Em causa designadamente as seguintes disposições:

Art. 4.º – 1. Cada gabinete de planeamento compreenderá um quadro de pessoal técnico, a fixar no respectivo diploma constitutivo, e um representante do Secretariado Técnico da Presidência do Conselho.

Art. 5.º – 1. Mediante despacho ministerial, de harmonia com as necessidades, poderá ser temporàriamente destacado para os gabinetes de planeamento pessoal de quaisquer outros serviços dos respectivos departamentos.

  1. O pessoal destacado nos termos do número anterior poderá ser dispensado, total ou parcialmente, do desempenho de funções nos serviços onde se encontre colocado, consoante as actividades a exercer nos gabinetes.

Art. 8.º Compete ao representante do Secretariado Técnico da Presidência do Conselho junto da cada gabinete de planeamento assegurar a conveniente coordenação das respectivas actividades com o planeamento global e prestar apoio técnico ao gabinete quanto a métodos de planeamento.

 Com a saída, por altura do 25 de Abril de diversos funcionários do Secretariado Técnico para cargos políticos ou de chefia nos Ministérios Sectoriais a capacidade do Secretariado ficou fortemente comprometida.

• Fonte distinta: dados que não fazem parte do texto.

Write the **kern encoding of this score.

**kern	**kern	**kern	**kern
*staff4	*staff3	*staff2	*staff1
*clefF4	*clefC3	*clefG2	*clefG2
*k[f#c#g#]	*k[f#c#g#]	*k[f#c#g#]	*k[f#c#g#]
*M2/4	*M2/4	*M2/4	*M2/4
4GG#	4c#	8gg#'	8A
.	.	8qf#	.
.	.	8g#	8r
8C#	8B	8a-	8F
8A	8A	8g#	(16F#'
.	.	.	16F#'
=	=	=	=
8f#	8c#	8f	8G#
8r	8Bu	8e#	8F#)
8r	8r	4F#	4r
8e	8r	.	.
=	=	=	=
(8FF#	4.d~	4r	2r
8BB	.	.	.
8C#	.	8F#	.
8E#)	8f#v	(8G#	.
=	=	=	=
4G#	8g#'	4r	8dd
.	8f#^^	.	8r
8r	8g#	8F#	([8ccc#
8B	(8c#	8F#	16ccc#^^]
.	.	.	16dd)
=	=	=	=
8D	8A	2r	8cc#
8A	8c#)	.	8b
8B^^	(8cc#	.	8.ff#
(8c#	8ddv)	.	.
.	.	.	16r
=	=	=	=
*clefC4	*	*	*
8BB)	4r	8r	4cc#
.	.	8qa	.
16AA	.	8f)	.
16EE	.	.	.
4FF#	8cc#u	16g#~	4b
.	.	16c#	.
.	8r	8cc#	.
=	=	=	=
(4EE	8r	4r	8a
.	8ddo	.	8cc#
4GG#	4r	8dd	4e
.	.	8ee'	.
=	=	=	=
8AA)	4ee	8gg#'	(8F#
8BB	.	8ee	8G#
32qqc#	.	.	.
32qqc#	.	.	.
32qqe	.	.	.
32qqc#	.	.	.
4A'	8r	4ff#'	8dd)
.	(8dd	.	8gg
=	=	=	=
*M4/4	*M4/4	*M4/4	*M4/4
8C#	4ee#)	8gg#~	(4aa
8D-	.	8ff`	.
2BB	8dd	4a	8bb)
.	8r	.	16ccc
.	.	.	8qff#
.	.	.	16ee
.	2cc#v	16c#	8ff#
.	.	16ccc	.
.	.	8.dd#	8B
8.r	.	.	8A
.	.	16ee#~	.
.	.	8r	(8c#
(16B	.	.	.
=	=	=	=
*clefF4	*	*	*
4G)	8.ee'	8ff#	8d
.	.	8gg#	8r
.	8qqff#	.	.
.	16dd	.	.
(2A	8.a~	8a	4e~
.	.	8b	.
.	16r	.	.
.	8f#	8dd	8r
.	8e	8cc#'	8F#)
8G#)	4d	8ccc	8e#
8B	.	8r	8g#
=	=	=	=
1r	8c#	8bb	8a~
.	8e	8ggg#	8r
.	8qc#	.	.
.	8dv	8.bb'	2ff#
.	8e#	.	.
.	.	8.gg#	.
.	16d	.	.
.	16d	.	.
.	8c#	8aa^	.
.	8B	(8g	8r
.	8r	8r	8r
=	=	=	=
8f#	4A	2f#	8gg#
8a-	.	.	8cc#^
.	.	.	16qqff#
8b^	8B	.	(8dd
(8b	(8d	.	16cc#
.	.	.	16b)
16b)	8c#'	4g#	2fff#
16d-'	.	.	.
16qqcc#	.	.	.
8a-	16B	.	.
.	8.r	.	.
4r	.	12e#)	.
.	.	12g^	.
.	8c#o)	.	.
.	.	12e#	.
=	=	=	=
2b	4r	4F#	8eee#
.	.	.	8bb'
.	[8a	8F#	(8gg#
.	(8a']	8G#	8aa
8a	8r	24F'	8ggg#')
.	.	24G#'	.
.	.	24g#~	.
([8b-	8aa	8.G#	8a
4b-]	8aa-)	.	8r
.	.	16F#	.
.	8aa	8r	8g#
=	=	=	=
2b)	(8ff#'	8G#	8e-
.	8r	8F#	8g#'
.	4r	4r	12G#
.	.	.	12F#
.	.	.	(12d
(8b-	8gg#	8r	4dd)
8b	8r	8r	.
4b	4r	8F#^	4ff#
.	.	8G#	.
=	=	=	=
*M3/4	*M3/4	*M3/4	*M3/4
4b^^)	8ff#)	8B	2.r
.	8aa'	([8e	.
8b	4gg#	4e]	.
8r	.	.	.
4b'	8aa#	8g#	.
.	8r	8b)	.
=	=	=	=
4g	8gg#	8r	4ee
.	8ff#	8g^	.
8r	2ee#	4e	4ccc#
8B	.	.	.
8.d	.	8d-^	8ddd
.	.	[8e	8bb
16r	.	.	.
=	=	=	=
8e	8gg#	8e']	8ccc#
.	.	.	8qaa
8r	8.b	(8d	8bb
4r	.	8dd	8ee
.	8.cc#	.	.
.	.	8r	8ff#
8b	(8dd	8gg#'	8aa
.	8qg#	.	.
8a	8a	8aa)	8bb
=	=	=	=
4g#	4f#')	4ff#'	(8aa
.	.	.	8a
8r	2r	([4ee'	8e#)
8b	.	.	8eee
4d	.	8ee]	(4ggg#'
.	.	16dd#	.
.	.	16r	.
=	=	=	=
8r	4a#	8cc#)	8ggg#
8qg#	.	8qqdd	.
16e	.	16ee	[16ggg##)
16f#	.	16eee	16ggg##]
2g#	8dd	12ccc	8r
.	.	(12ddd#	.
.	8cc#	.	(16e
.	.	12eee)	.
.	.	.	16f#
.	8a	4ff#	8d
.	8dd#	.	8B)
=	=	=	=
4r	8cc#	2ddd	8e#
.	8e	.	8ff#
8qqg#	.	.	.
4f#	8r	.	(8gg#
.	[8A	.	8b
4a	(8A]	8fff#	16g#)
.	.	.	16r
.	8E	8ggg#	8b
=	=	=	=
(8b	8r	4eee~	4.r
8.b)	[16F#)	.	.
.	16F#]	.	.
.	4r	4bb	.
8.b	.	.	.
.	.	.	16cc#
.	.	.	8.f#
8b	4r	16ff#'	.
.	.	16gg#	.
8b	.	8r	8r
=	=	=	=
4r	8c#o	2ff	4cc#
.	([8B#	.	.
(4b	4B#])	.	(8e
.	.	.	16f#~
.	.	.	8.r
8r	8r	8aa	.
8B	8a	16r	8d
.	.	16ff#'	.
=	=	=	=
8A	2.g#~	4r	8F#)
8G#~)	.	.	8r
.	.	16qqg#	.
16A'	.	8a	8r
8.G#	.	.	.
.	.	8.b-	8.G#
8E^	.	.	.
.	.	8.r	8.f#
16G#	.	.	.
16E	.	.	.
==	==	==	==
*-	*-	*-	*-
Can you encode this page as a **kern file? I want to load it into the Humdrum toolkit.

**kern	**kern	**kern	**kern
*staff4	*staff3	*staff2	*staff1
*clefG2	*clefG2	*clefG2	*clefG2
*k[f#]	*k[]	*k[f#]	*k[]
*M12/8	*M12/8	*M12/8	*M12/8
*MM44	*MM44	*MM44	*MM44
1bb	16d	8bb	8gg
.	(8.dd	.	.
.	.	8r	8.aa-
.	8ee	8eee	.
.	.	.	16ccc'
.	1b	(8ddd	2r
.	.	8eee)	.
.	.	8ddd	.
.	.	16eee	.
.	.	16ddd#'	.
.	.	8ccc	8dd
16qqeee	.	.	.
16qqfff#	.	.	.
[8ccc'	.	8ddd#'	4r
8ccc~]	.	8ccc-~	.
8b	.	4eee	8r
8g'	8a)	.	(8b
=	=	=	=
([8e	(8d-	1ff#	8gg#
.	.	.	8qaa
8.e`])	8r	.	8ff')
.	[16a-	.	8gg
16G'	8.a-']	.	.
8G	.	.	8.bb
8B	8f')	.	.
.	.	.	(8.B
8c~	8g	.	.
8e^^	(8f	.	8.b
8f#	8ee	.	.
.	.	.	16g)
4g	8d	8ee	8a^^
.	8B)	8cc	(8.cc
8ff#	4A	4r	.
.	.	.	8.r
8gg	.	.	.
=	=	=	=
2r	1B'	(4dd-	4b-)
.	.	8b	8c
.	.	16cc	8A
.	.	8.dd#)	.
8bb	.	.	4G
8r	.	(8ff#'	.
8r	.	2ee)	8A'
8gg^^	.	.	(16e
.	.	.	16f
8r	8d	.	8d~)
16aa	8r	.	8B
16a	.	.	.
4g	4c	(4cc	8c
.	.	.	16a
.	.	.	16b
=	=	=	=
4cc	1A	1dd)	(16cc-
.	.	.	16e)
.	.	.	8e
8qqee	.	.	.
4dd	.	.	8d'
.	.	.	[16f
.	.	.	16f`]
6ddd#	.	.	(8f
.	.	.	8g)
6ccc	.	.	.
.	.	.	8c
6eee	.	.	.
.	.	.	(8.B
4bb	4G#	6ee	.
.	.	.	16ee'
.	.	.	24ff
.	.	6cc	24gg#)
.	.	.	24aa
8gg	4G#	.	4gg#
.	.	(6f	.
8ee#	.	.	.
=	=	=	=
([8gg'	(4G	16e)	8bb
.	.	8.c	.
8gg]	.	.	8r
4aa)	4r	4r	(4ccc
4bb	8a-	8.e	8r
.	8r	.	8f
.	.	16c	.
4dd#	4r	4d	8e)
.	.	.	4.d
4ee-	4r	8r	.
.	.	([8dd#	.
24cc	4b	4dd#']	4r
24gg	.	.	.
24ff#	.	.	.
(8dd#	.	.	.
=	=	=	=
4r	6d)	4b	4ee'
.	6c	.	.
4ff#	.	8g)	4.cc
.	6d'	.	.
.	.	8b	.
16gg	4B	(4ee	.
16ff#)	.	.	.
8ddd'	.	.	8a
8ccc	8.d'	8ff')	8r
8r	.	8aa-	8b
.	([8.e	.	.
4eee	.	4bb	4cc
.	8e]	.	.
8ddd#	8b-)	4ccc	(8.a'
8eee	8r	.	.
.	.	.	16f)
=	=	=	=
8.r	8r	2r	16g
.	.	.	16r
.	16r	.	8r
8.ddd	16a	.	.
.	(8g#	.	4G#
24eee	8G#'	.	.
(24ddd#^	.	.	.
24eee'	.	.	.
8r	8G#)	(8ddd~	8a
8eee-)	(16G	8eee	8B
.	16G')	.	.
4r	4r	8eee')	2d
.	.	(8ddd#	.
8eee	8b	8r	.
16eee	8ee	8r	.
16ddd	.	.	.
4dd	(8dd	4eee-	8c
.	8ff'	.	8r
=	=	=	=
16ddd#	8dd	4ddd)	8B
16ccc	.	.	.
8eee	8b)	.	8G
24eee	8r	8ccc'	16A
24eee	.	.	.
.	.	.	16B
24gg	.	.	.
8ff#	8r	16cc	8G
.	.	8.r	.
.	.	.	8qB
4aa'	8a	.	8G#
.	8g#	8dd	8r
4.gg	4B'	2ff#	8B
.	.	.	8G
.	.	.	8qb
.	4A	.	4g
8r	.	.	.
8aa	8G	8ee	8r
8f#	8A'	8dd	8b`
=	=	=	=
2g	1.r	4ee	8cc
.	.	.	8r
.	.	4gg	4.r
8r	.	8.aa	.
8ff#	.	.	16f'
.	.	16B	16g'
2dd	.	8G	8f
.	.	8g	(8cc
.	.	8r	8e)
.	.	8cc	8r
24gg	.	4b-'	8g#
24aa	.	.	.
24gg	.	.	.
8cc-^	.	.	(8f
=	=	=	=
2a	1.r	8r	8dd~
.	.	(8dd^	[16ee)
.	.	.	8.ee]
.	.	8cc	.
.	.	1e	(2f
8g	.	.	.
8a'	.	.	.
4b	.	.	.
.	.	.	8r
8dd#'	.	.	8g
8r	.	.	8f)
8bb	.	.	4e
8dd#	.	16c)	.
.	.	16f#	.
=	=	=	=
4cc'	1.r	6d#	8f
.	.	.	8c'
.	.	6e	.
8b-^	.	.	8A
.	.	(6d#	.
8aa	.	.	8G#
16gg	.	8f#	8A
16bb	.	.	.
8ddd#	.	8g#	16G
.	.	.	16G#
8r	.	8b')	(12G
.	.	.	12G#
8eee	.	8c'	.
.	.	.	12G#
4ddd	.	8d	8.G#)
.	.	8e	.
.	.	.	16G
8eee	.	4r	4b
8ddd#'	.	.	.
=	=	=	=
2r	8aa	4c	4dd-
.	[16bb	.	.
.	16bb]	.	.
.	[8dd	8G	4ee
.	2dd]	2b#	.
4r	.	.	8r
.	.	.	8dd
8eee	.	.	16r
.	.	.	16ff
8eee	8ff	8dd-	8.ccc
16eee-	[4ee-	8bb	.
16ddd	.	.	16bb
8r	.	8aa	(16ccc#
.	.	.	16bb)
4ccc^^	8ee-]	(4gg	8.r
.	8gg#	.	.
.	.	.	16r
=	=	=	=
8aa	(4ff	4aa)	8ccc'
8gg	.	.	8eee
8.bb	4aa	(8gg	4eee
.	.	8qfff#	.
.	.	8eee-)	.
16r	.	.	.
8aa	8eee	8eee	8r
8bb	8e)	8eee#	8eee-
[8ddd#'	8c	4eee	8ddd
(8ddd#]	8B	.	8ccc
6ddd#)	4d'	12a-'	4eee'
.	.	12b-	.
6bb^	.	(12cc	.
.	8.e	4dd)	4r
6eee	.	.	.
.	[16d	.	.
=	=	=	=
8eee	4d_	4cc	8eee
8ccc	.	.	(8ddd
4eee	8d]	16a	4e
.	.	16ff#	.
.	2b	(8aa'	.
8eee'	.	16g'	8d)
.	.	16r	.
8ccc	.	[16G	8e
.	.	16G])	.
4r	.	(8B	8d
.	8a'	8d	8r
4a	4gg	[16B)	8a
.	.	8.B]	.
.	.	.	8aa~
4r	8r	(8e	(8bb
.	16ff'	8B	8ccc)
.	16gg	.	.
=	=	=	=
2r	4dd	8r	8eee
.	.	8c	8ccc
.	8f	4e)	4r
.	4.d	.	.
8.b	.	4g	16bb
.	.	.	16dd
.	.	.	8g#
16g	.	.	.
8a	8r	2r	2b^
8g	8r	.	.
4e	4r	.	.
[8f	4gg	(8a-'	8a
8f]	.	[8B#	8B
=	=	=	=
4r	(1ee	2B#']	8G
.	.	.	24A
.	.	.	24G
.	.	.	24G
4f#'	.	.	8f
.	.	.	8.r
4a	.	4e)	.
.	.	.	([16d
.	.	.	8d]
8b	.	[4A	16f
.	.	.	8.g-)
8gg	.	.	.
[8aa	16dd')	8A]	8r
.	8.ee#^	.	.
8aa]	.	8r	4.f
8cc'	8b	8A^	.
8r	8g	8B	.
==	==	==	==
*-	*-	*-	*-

Uma terceira situação viria a ser mais tarde a da Inspecção-Geral de Finanças, cujos inspectores muito bem preparados do ponto de vista legal e económico-financeiro, vieram a ser chamados para preencher muitos lugares dirigentes de topo.

E não poderemos encerrar a questão dos consultores do Banco de Portugal sem falar dos consultores criados no Ministério da Justiça por António Costa, presumo que com o aconselhamento de João Bilhim, que permitia inclusive a acumulação de funções com a docência universitária em tempo integral. Diploma nesta parte ilegal por falta de assinatura do Ministro competente em razão da matéria, ou seja o Ministro com a tutela do ensino superior.

A criação de lugares de consultor na Secretaria-Geral do Governo, que julgo irá dar continuidade à criação do CEJUR e de outros centros de competências esboçados sob António Costa bem poderia ser uma consequência da reestruturação anunciada – cujo objectivo se tem dito, estupidamente, ser o de poupar através da extinção de lugares de chefia.

E de facto Rosalino teria capacidade para esse trabalho, aliás elogiei-o no meu primeiro artigo publicado no Jornal Tornado em 29 de Janeiro de 2018, Haverá lugar para os «Think Tanks» na política portuguesa?. Mas enfim, vai dirigir a fabricação de notas de euro em empresa criada pelo Banco de Portugal, depois de ter mandado passear os que indignamente usaram o seu nome.

 

Notas

(i) Em algumas situações foram outros bancos a criar lugares de consultor. Vítor Constâncio e Teodora Cardoso, esta em tempo um quadro do Banco de Banco de Portugal foram contratados pelo BPI como consultores.

(ii) Repare-se que o aparente facilitismo implícito não era necessariamente bem aceite pelos funcionários; quando concorri a assessor na Direcção-Geral do Património do Estado todos os candidatos apresentaram trabalho; quando abriu concurso para assessor principal os candidatos, todos dirigentes que tinham também requerido a criação administrativa do lugar, insistiram em serem promovidos por concurso, tendo sido este extinto por inutilidade superveniente.